Banner levered himself out of his chair and swept one hand over the multicolored map of Wind River Reservation tacked to the wall behind his desk. “Truth is, that body could be anywhere in thirty-five hundred square miles. Could be up here.” The chief pointed to the northwest where the Shoshones lived. “Or here.” His hand ran along the southern half: Arapaho land. “Chances of finding that body, if somebody doesn’t want it found, are about a zillion to one.”

“What about the Chevy pickup?”

The chief shrugged. “Some white guy lost on the reservation in a blizzard.” He traced one finger along the map. “He picked you up a little ways past Rendezvous Road and drove two miles down Highway 789 to Jake’s garage. Most likely, he kept goin’. Could be in Colorado by now.”

Father John stared at the map. He couldn’t shake off the uneasy feeling about the young man who had given him a ride. The cold determination, the ruthlessness. And he had lied about being from around here.

“Suppose he’d been on his way to Rendezvous Road to retrieve the body,” Father John began, sorting his thoughts out loud, searching for some logical path. “Suppose he saw me on the highway and decided not to chance turning onto Rendezvous Road. He stayed on the highway and deliberately passed me. Then he decided to pick me up in order to find out if I’d been on Rendezvous Road and had seen the body.” He didn’t say what was becoming obvious: Had he told the man about finding the body, his own life might have been in danger.

The chief flopped back into his chair. “The guy that dropped that body got the hell outta there. Why would he take a chance on goin’ back?”

“Maybe he started to worry it wasn’t hidden well enough.”

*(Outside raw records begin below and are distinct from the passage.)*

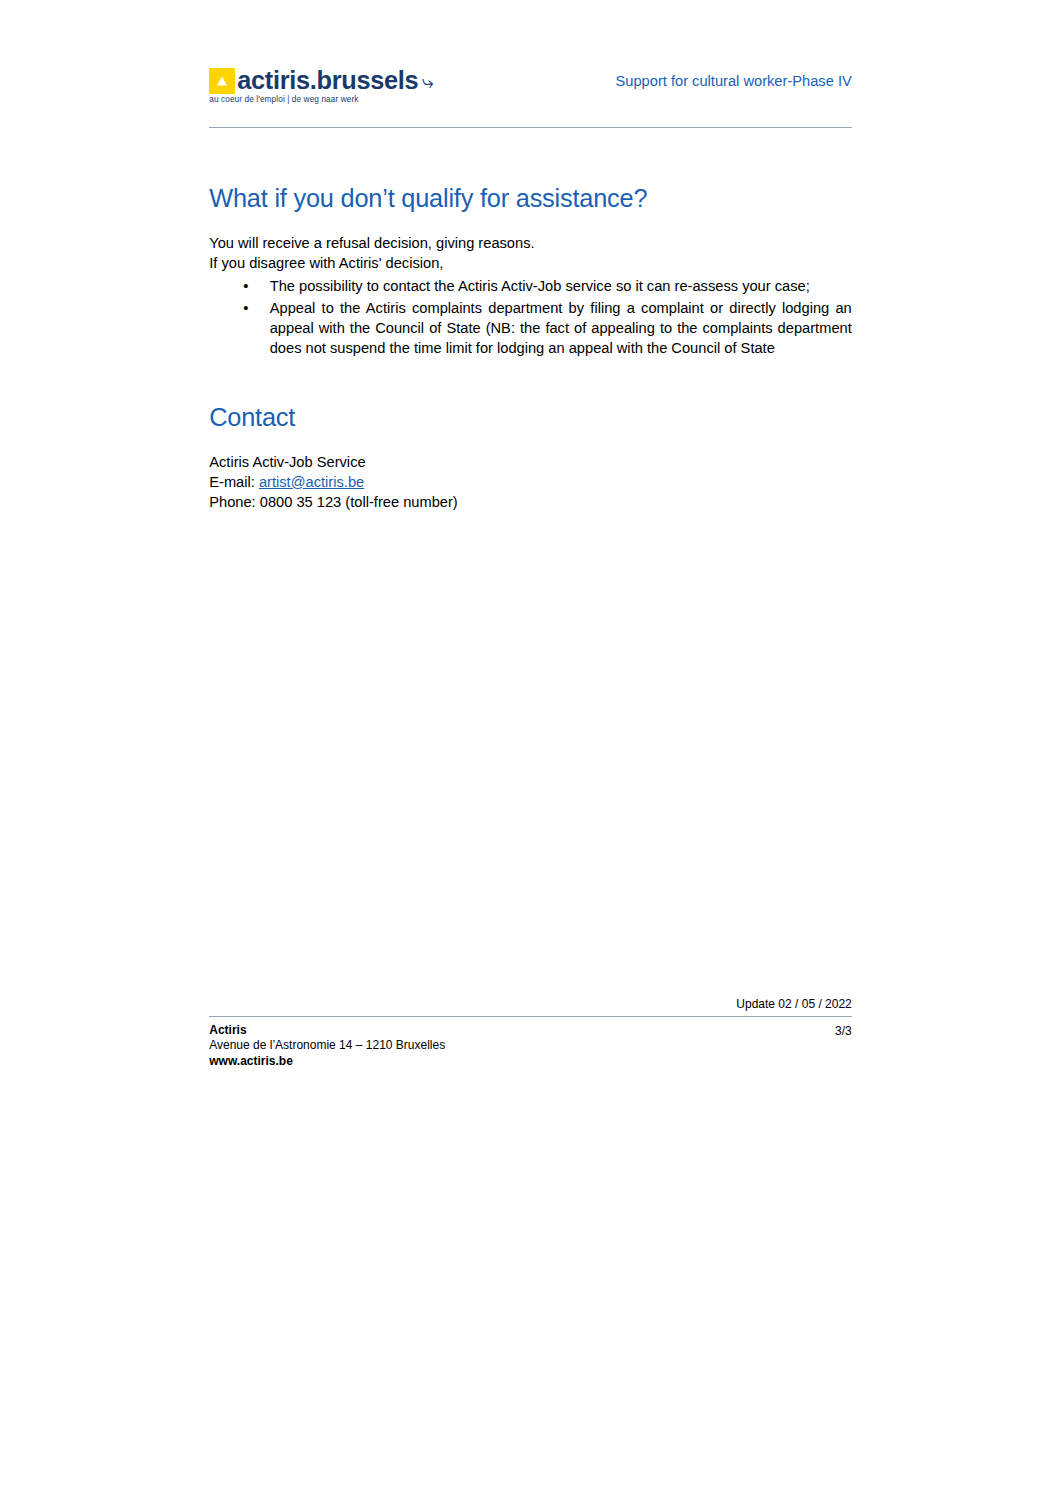actiris.brussels⤷
au coeur de l'emploi | de weg naar werk
Support for cultural worker-Phase IV
What if you don’t qualify for assistance?
You will receive a refusal decision, giving reasons.
If you disagree with Actiris' decision,
The possibility to contact the Actiris Activ-Job service so it can re-assess your case;
Appeal to the Actiris complaints department by filing a complaint or directly lodging an appeal with the Council of State (NB: the fact of appealing to the complaints department does not suspend the time limit for lodging an appeal with the Council of State
Contact
Actiris Activ-Job Service
E-mail: artist@actiris.be
Phone: 0800 35 123 (toll-free number)
Update 02 / 05 / 2022
Actiris
Avenue de l’Astronomie 14 – 1210 Bruxelles
www.actiris.be
3/3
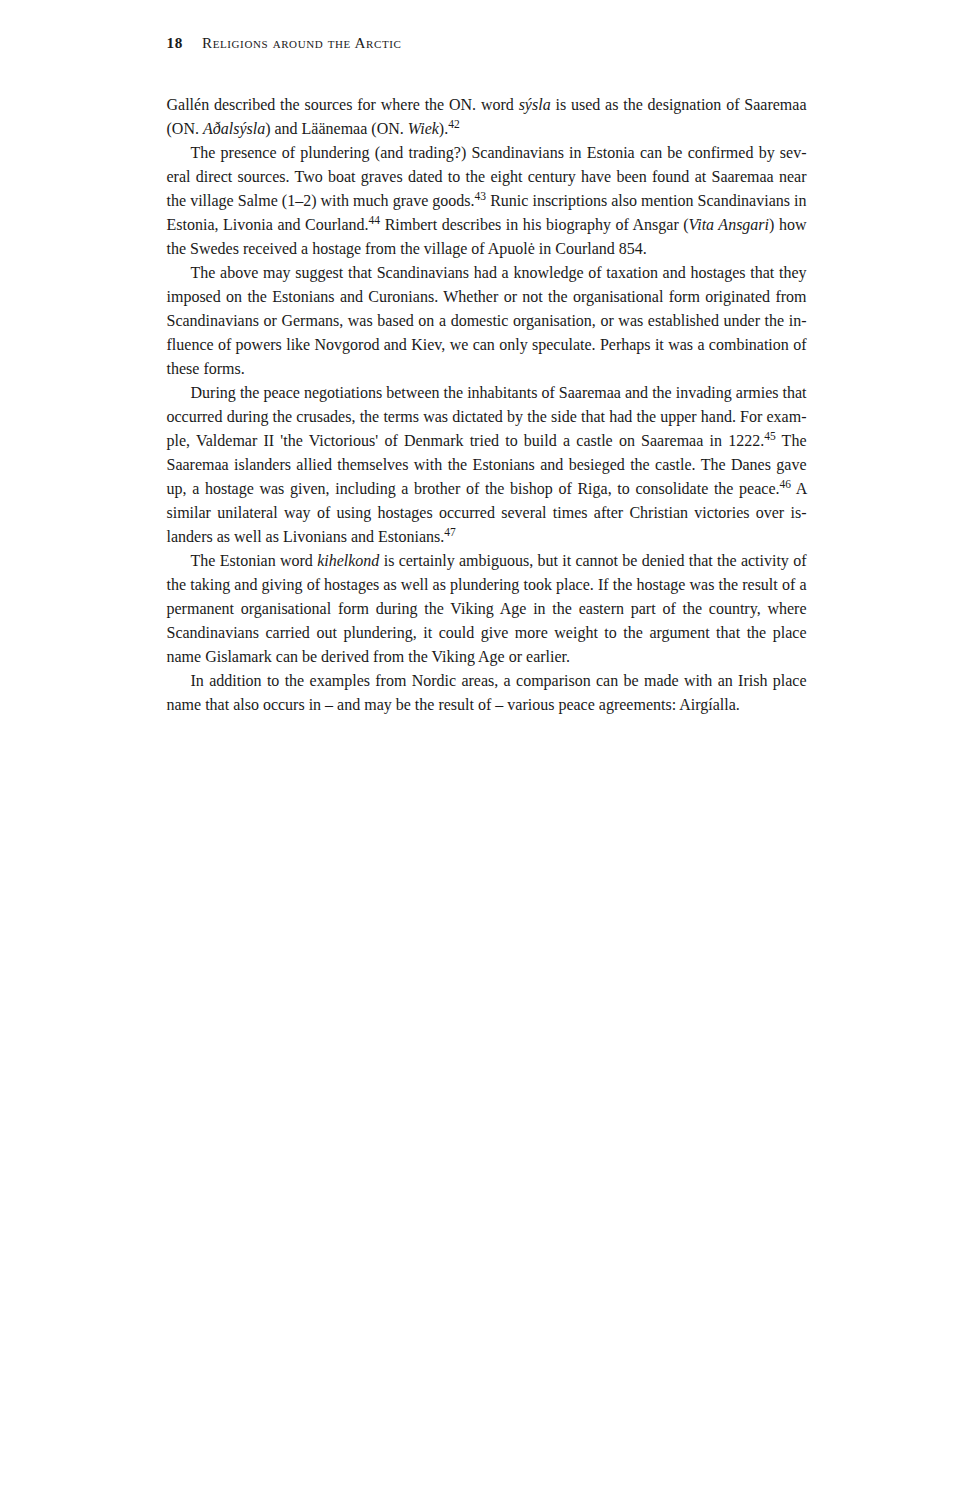18 Religions around the Arctic
Gallén described the sources for where the ON. word sýsla is used as the designation of Saaremaa (ON. Aðalsýsla) and Läänemaa (ON. Wiek).42
The presence of plundering (and trading?) Scandinavians in Estonia can be confirmed by several direct sources. Two boat graves dated to the eight century have been found at Saaremaa near the village Salme (1–2) with much grave goods.43 Runic inscriptions also mention Scandinavians in Estonia, Livonia and Courland.44 Rimbert describes in his biography of Ansgar (Vita Ansgari) how the Swedes received a hostage from the village of Apuolė in Courland 854.
The above may suggest that Scandinavians had a knowledge of taxation and hostages that they imposed on the Estonians and Curonians. Whether or not the organisational form originated from Scandinavians or Germans, was based on a domestic organisation, or was established under the influence of powers like Novgorod and Kiev, we can only speculate. Perhaps it was a combination of these forms.
During the peace negotiations between the inhabitants of Saaremaa and the invading armies that occurred during the crusades, the terms was dictated by the side that had the upper hand. For example, Valdemar II 'the Victorious' of Denmark tried to build a castle on Saaremaa in 1222.45 The Saaremaa islanders allied themselves with the Estonians and besieged the castle. The Danes gave up, a hostage was given, including a brother of the bishop of Riga, to consolidate the peace.46 A similar unilateral way of using hostages occurred several times after Christian victories over islanders as well as Livonians and Estonians.47
The Estonian word kihelkond is certainly ambiguous, but it cannot be denied that the activity of the taking and giving of hostages as well as plundering took place. If the hostage was the result of a permanent organisational form during the Viking Age in the eastern part of the country, where Scandinavians carried out plundering, it could give more weight to the argument that the place name Gislamark can be derived from the Viking Age or earlier.
In addition to the examples from Nordic areas, a comparison can be made with an Irish place name that also occurs in – and may be the result of – various peace agreements: Airgíalla.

Banner slowly shook his head. “The fed’s off to talk to an Indian girl and other sources he says he has, as if Indians are gonna tell a white FBI agent something important. We’ve got a gray Chevy pickup and a driver who maybe knows about the body, but most likely never heard of it. And we got a missing body. Ghosts, John. We’re chasin’ ghosts.”

5

T
he Toyota rolled down Old Wind River Highway on automatic pilot. Father John rested one gloved finger on the steering wheel’s rim. His thoughts were on the body, which had probably been dead close to twenty-four hours now, but no one had missed him, no one had called the police and said, “He hasn’t come home. I’m worried.” Nothing. What kind of life had he led to end up so alone?

The road veered sharply to the right, and Father John jammed on the brake pedal, fishtailing around the curve. The wind sent a cloud of snow across the road ahead. He gripped the wheel with both hands, holding it steady through the whiteness and out the far side into the daylight. Another half mile, and he turned into the driveway at Joe Deppert’s place.

An uneasy feeling came over him as he slid out of the cab. Mounds of untrampled snow lay over the driveway and banked against the logs piled beside the wood fence. The open door of a tin shed creaked in the wind. The gray frame house looked empty, with the indoor shades pulled halfway down the front windows.

The door swung open just as he was about to knock. In the shadows stood Deborah Deppert, somewhere in her eighties, with hooded black eyes and gray hair
curled around her head like a helmet. He might have knocked at any house on the reservation and found an elderly women like her, in a printed housedress with an apron cinching her waist, socks rolled at her ankles, and swollen arthritic feet in pink bedroom slippers.

“Hello, Grandmother.” He used the Arapaho term of respect and remained in place outside. It was not polite to appear as if he even wished to enter the home until he had been invited to do so.

“Well, Father John.” There was a note of surprise in the old woman’s voice. “What you doin’ out in the cold? Come on in.”

He stepped into a small room with gray daylight filtering below the window shades. He waited as Deborah set the door closed behind him. The air smelled of wood smoke and some pungent medicinal odor, like camphor or analgesic. To the right was a double bed with a star quilt spread over the top. In the center of the room stood a round oak table and a couple of wood chairs, and beyond, an arched doorway that led to the kitchen.